▶ **ФРАГМЕНТ ТЕКСТА**
• • • • •

Я вдруг услышал, что заработали двигатели – и мы стали всплывать. А на флоте – лучше погибнуть в бою, чем сдохнуть от страха! И мы все – под приказ «быть на боевых постах» – всплываем! Что будет – никто не знает: немцы – здесь? Ушёл катер? А может, он притаился или набирает бомбы глубинные?..
У каждого свои мысли, и мы ничего не знаем, кроме того, что мы всплываем, и нет разрешения, кто может выскочить на мостик глотнуть свежего воздуха, чтобы спастись… уже физически способов нет у человека, голова раскалывается, туман сплошной, глаза не смотрят, надо выскакивать набраться кислорода – а я не имею права, я радиоразведчик!
Я прилип к ушам – и говорю командиру:
- Всё тихо.
- Молодец, давай на мостик – глотни воздуха. Это приказ, выскакивай!
Кое-как выполз на мостик – и действительно: буквально несколько глотков кислорода, и – возраст такой, что я – снова живой! Несмотря на все эти кошмары, оказался живой. Вдохнул воздух – и опять к своей аппаратуре. Слушаю и докладываю командиру.
Он мне говорит «молодец», потому что он понимает, что особенно сейчас неизвестно, как мы уйдём из района, который контролируется немецким флотом: самолёты их, корабли… и мы должны или всплывать – или погружаться, и иметь для этого какие-то сведения. И вот я слушаю – и говорю: «Всё тихо, никого нет, не слышу самолётов», и постепенно мы уходим из этого района потихоньку.

• • • • •

▶ **Записи коллекции**
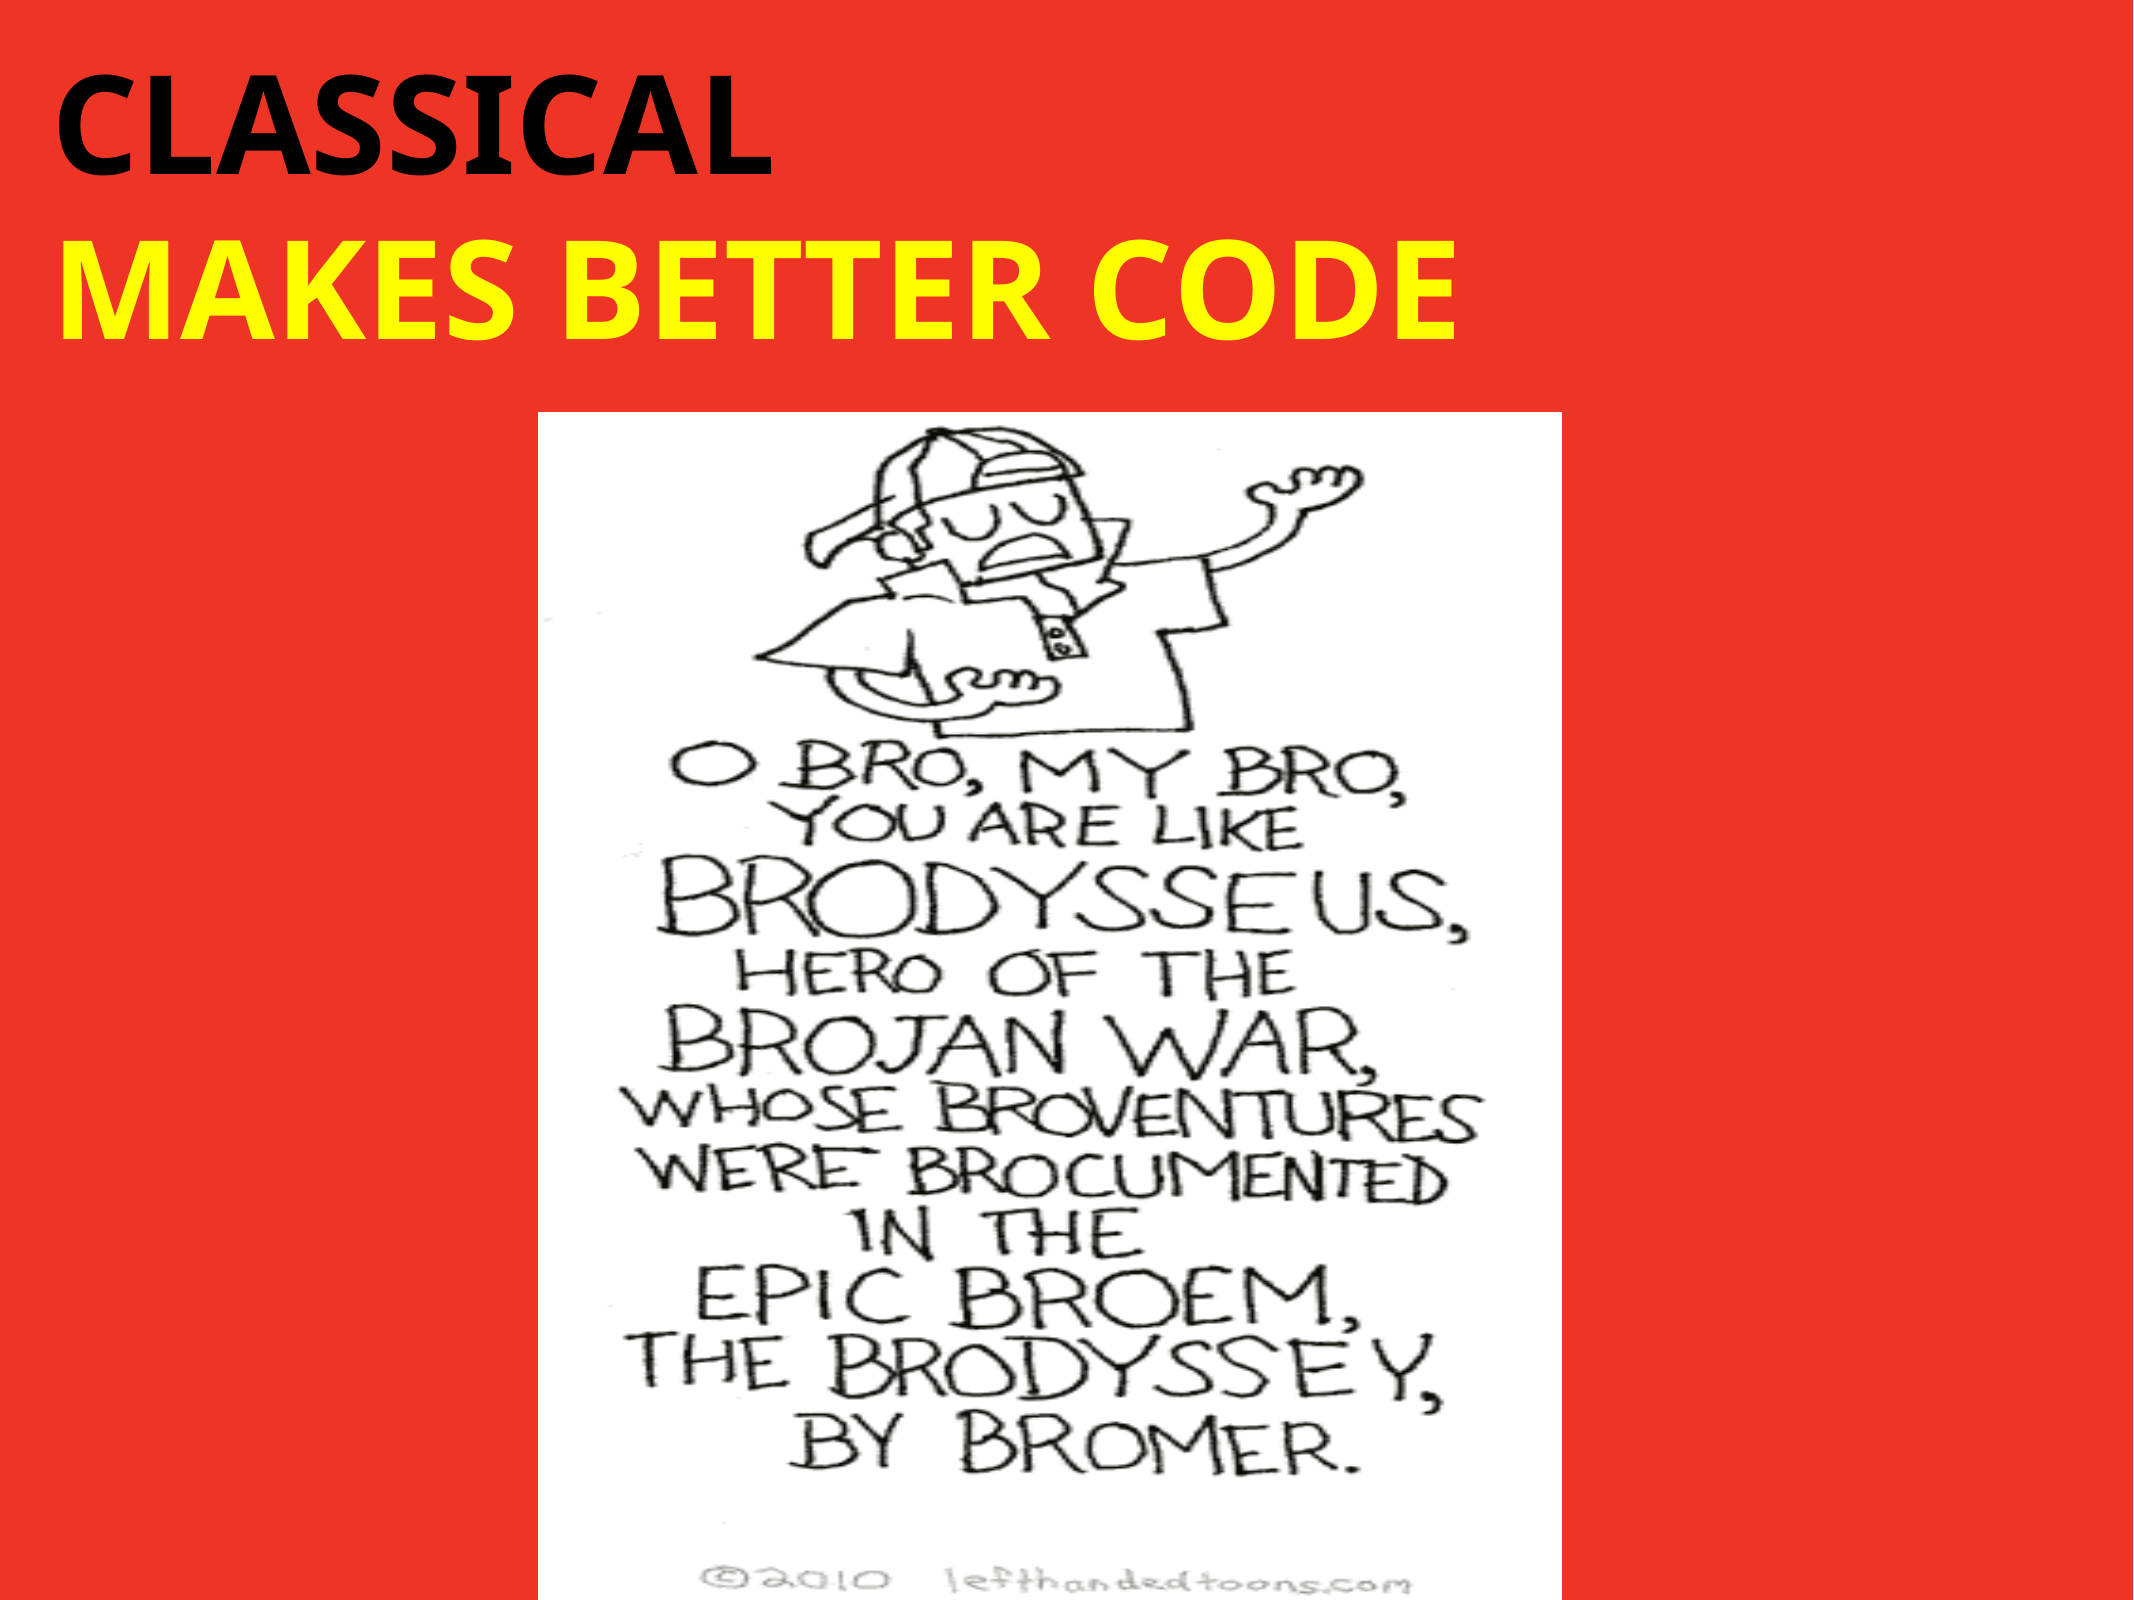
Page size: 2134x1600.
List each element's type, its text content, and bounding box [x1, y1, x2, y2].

text_box CLASSICAL MAKES BETTER CODE [41, 37, 2134, 483]
picture [538, 412, 1562, 1600]
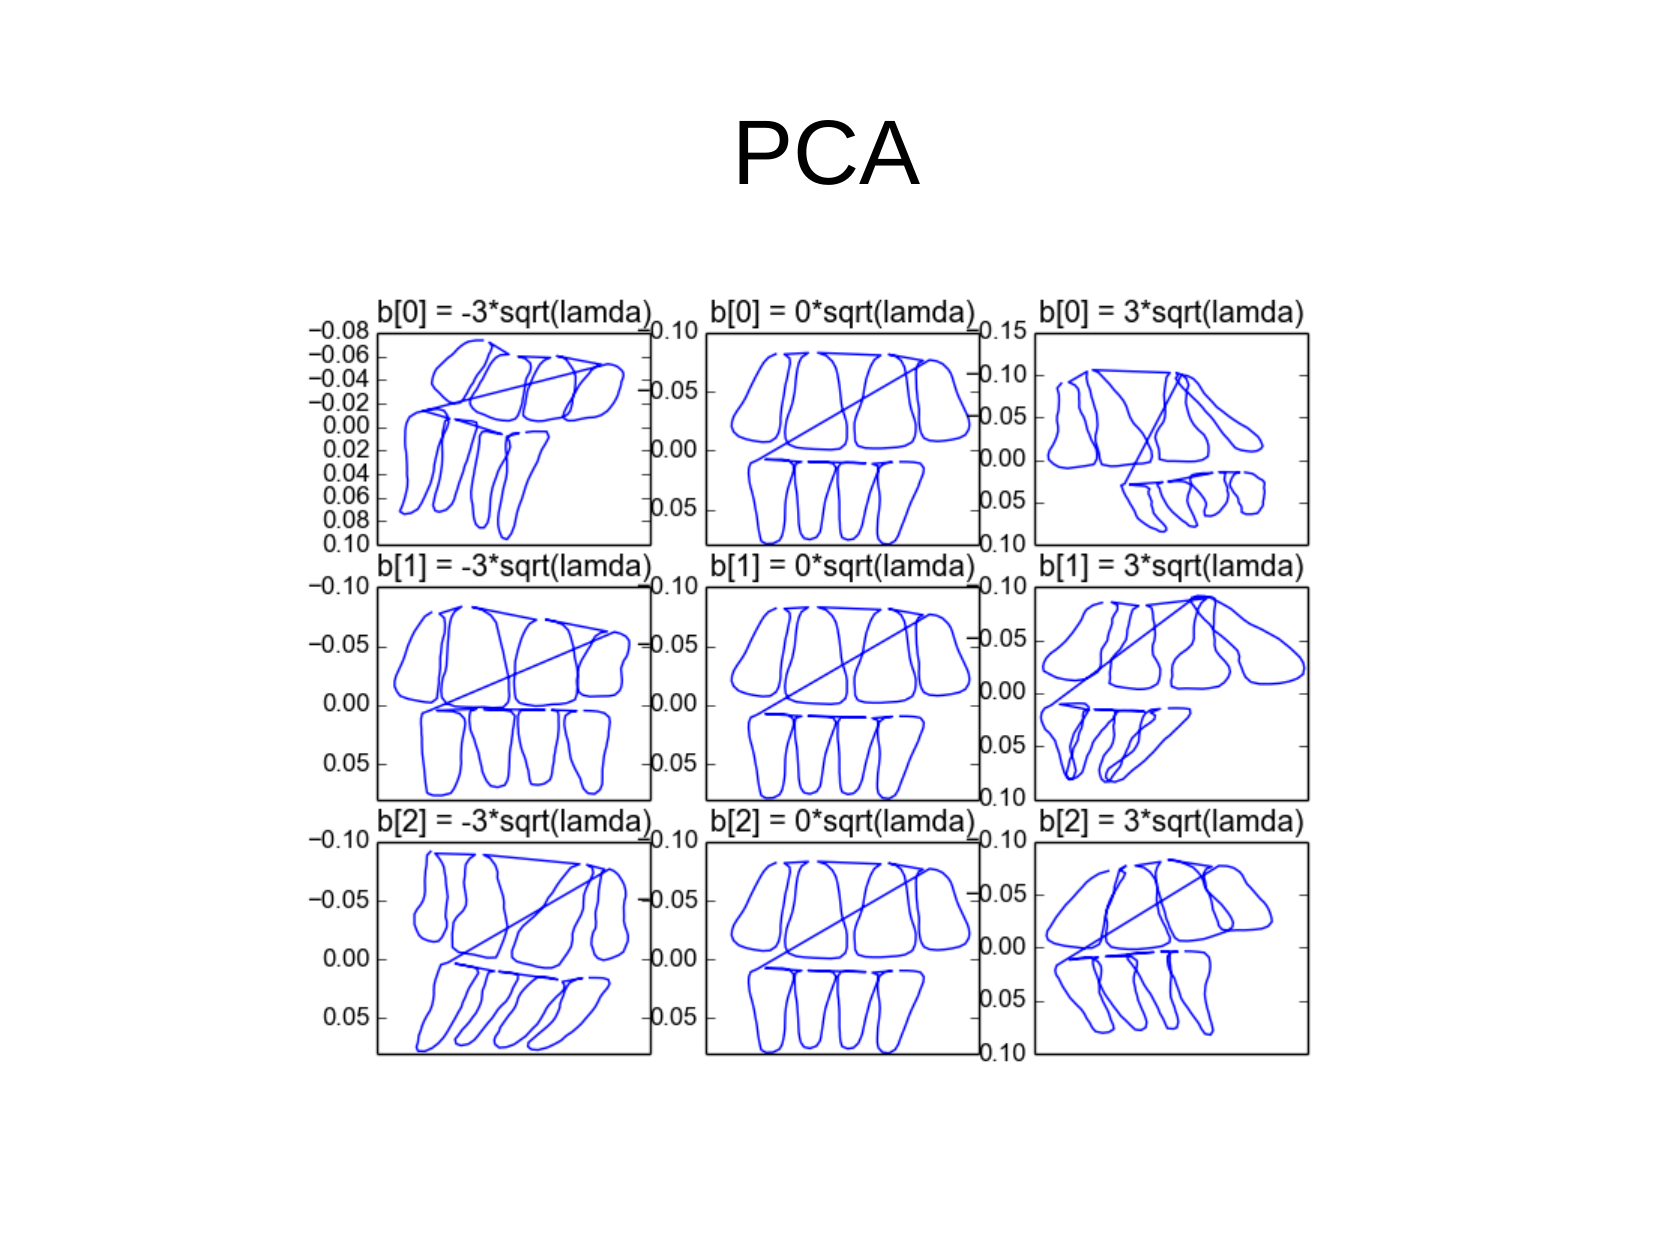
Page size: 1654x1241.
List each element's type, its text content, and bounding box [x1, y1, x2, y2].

picture [227, 243, 1428, 1144]
title PCA [82, 49, 1571, 257]
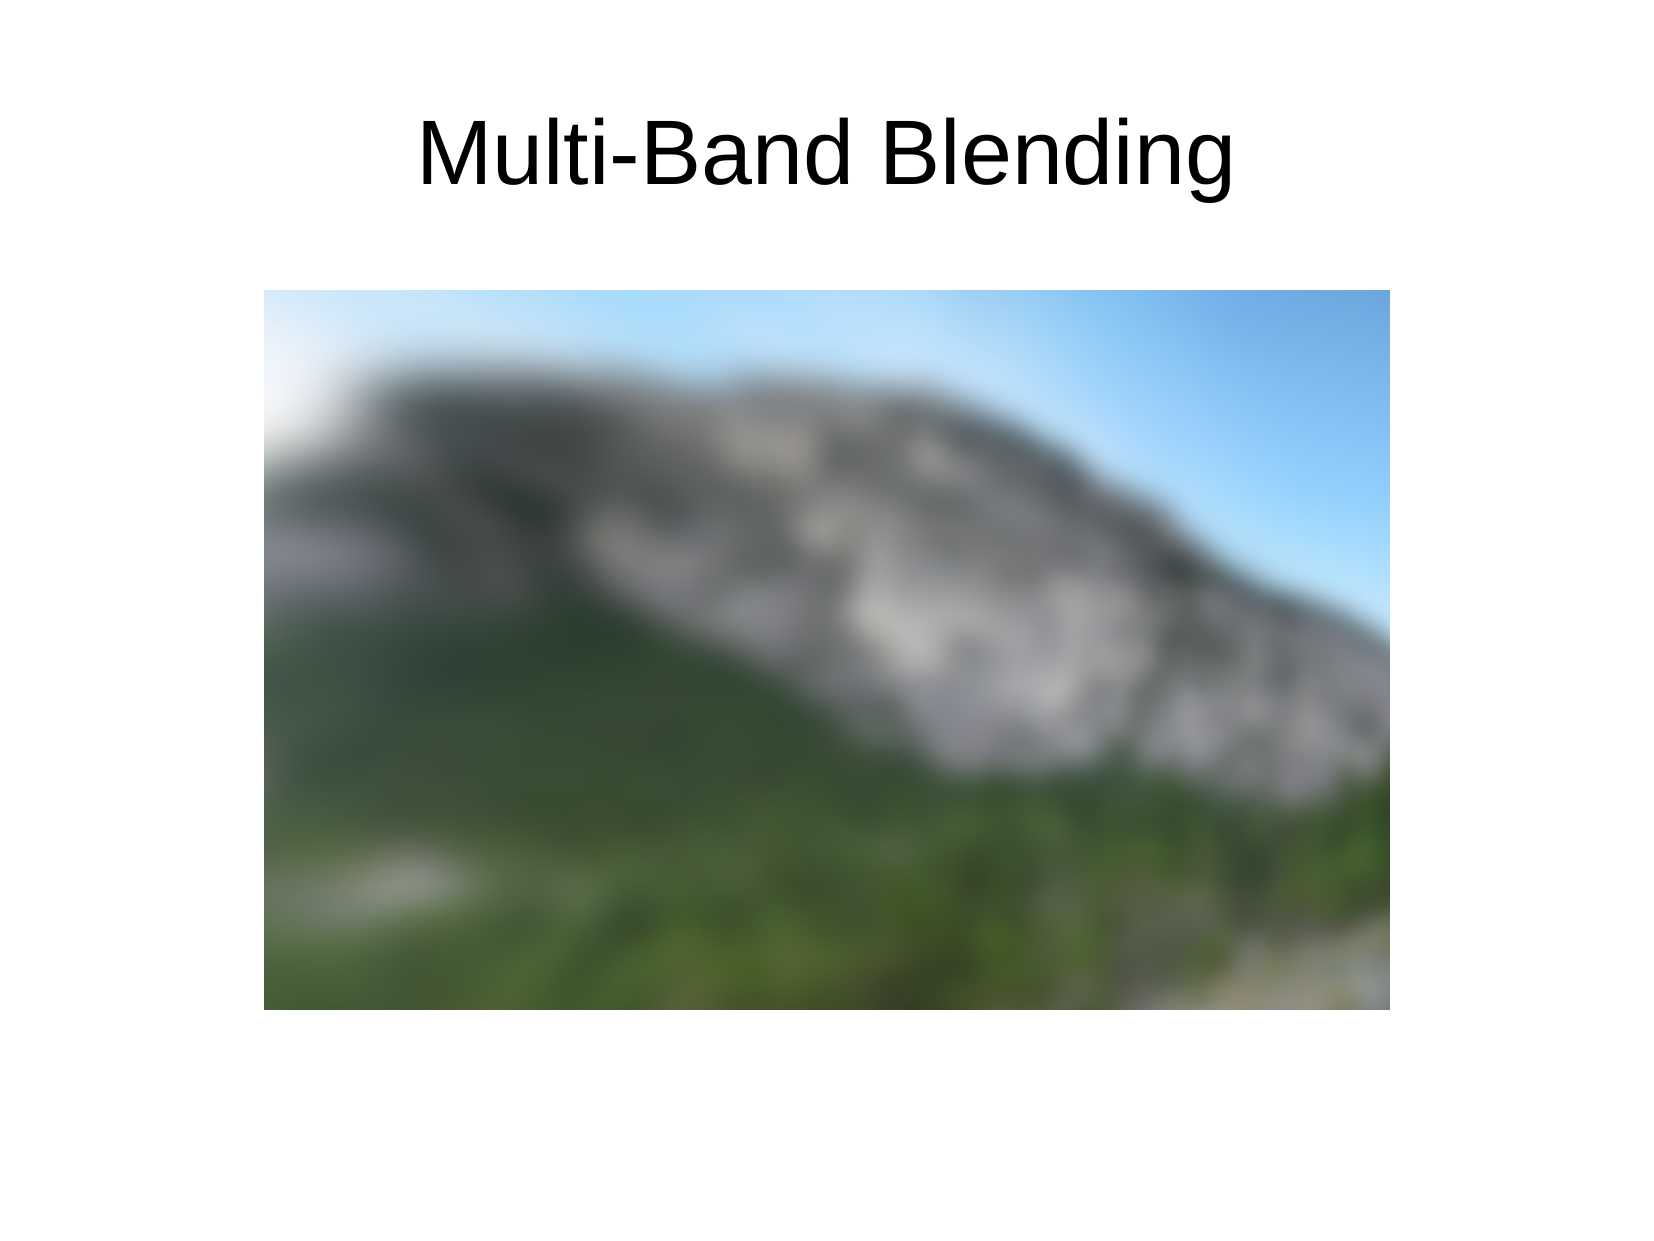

• • • • •

▶ **УСЛОВИЯ ЗАДАНИЯ**
**1)** Кем, согласно отрывку о всплытии, был рассказчик?
**2)** Верните без изменений строки всех записей коллекции, не включая в ответ изображения.

▶ **ОТВЕТЫ НИЖЕ**
**1)** Радиоразведчиком.

**2)**
Page size: 2134x1600.
List each element's type, its text content, and bounding box [x1, y1, x2, y2].

text_box CLASSICAL MAKES BETTER CODE [41, 37, 2134, 483]
picture [538, 412, 1562, 1600]
Page size: 1654x1241.
List each element's type, its text content, and bounding box [x1, y1, x2, y2].

picture [227, 243, 1428, 1144]
title PCA [82, 49, 1571, 257]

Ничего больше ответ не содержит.